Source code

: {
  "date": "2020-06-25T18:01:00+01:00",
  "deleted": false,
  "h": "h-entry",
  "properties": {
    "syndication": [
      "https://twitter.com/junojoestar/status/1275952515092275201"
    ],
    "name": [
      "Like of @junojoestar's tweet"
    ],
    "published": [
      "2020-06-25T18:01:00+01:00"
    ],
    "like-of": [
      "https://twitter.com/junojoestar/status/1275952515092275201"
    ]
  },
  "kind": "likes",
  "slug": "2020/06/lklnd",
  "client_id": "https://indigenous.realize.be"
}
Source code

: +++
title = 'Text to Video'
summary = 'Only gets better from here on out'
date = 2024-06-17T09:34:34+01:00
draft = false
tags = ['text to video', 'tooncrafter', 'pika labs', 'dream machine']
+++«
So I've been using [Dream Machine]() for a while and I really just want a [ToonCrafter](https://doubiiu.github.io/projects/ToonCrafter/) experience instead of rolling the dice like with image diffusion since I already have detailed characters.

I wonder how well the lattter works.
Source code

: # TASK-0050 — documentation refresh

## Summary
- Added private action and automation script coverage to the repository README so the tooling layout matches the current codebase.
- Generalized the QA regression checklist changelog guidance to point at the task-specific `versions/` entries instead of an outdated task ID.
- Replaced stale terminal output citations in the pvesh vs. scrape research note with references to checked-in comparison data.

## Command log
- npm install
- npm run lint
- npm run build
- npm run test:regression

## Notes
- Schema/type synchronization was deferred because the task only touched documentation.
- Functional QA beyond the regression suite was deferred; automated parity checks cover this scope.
• • • •
■ Task details: Convert the lines from the one containing "TASK-0050 — documentation refresh" through the end of the items, both included, into a Markdown table with a Row column giving each line's number and a Content column giving the line itself. Leave out blank lines.

■ Solution to the exercise:
| Row | Content |
|---|---|
| 1 | : # TASK-0050 — documentation refresh |
| 2 | ## Summary |
| 3 | - Added private action and automation script coverage to the repository README so the tooling layout matches the current codebase. |
| 4 | - Generalized the QA regression checklist changelog guidance to point at the task-specific `versions/` entries instead of an outdated task ID. |
| 5 | - Replaced stale terminal output citations in the pvesh vs. scrape research note with references to checked-in comparison data. |
| 6 | ## Command log |
| 7 | - npm install |
| 8 | - npm run lint |
| 9 | - npm run build |
| 10 | - npm run test:regression |
| 11 | ## Notes |
| 12 | - Schema/type synchronization was deferred because the task only touched documentation. |
| 13 | - Functional QA beyond the regression suite was deferred; automated parity checks cover this scope. |